To demonstrate the difference, Spring Valley’s bruising running back Owen Porter gained 156 yards on the ground in the opening half, but he finished with just 160.

He nursed an arm injury and was hobbled with an ankle issue in the second half.

“You can’t lose a kid of that caliber,” Spring Valley coach Brad Dingess said.

The Timberwolves added just 7 total yards of offense in the second half to finish with 216.

Martinsburg, meanwhile, moved from 142 at halftime to 385 yards total.

Martinsburg wide receiver Jarod Bowie admitted that maybe the Bulldogs overlooked Spring Valley, given Martinsburg’s 49-7 victory in 2016.

“We came out (in the second half) like we should have in the beginning,” Bowie said. “We made some progression, and the defensive line came out in the second half crazy.”

Spring Valley got Martinsburg’s attention right from the start, however.

The Timberwolves (11-3) cobbled together an 18-play, 81-yard drive which consumed 8:41 of the first quarter.

Isaac Howard ran 4 yards for the touchdown on the drive’s third third-down conversion. The Timberwolves also succeeded on fourth down one time.

“We took it 85 yards and took a lot of time off the clock,” Dingess said. “That’s what we had to do.”

Especially when Martinsburg tied the game on its ensuing possession, but needing only 2:42 to go 64 yards.

A 41-yard pass play from Bagent to Bowie put the Bulldogs in the Spring Valley red zone, and Bagent ran 1 yard for a tying touchdown.

Then Porter dashed 49 yards on Spring Valley’s next series. Mike Jackson stopped a two-point run, leaving the Timberwolves ahead 13-7.

“We weren’t lined up right,” Martinsburg defensive end Tavis Lee said. “That kid was making some big-time plays. He broke four or five tackles. He’s a good player.”

Martinsburg went ahead 14-13 two series later as Bagent hooked up with Bowie on a splendid 20-yard touchdown pass play as the sophomore wide receiver ran a corner route and caught the ball on the sidelines.

Bowie caught five passes for 87 yards, while Bagent, winning his second straight most valuable player award, completed 14 of 21 passes for 232 yards. The quarterback also punted once for 42 yards – just the sixth punt by Martinsburg all season.
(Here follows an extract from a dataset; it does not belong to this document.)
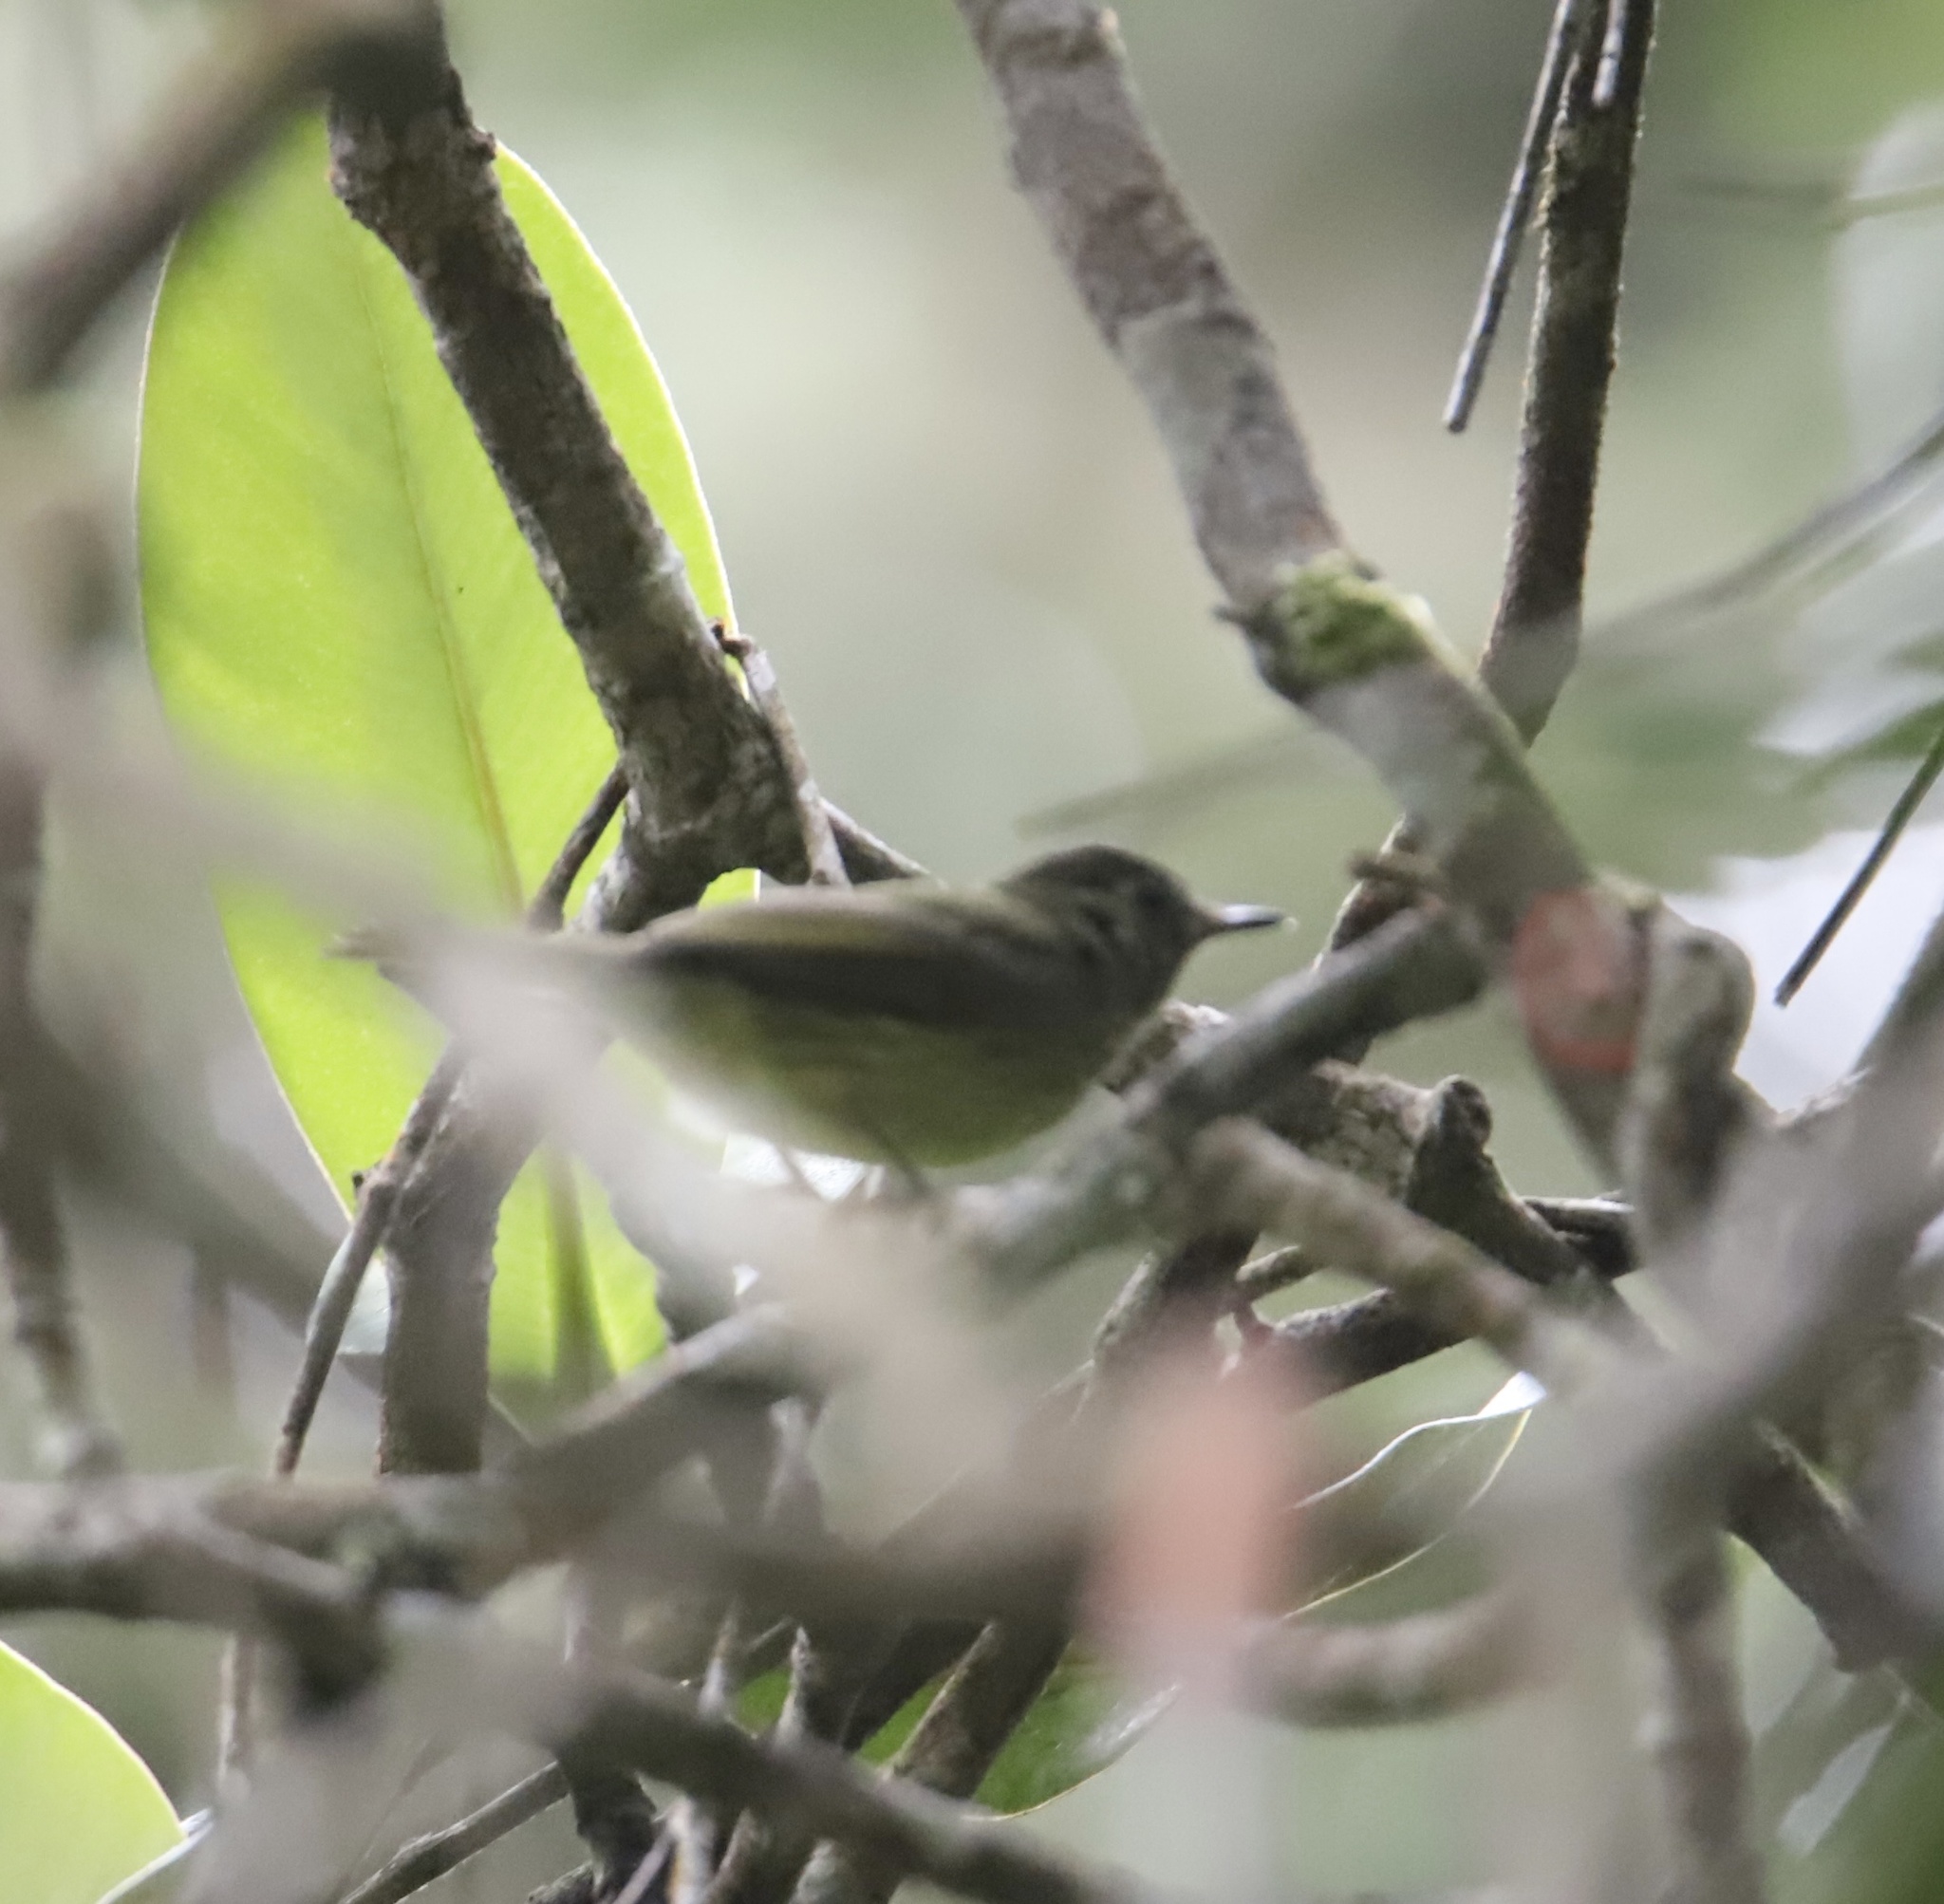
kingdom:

Spring Valley responded with a nine-play, 74-yard drive that ended controversially with Mitchell Hall converting a 22-yard field goal to put the Timberwolves ahead 16-14.

Martinsburg was called for roughing the kicker, which should’ve carried an automatic first down as part of the penalty. However, the officials enforced the penalty on the kickoff, denying Spring Valley a chance to run its offense with a first-and-goal inside the 5.

“The way they were running, the probably would’ve scored a touchdown,” Walker said.

The field goal was it for Spring Valley, however.

Martinsburg moved back ahead 17-16 on its opening drive of the second half as Lucas Duffy hit a 22-yard field goal.

Then the Bulldogs held Spring Valley to four straight three-and-out situations and scored touchdowns after each series.

Chelto Teneval caught a 29-yard touchdown pass from Bagent, Dewayne Grantham ran 39 yards for a score then next series, Bagent broke off a 10-yard scoring run and Grantham added a 32-yard touchdown run.

Grantham, who had 18 yards rushing at halftime, finished with eight carries for 90 yards.

“We had to make sure we didn’t make stupid penalties,” Walker said. “We made some adjustments with our front. Offensively, we had to establish the run a little bit. We made some plays. I thought our speed was a factor.”

The Bulldogs were penalized six times for 51 yards in the first half and had no penalties in the second half.

“For anybody that runs for 200 yards against us, you have to give everything you have,” Bagent said. “I don’t think we would’ve played as well in the second half if they didn’t get 200 yards.”

The quarterback thought Spring Valley’s success motivated the Bulldogs.

“If they would’ve had an average first half, we wouldn’t have come out with as much energy and fire as we did in the second half.”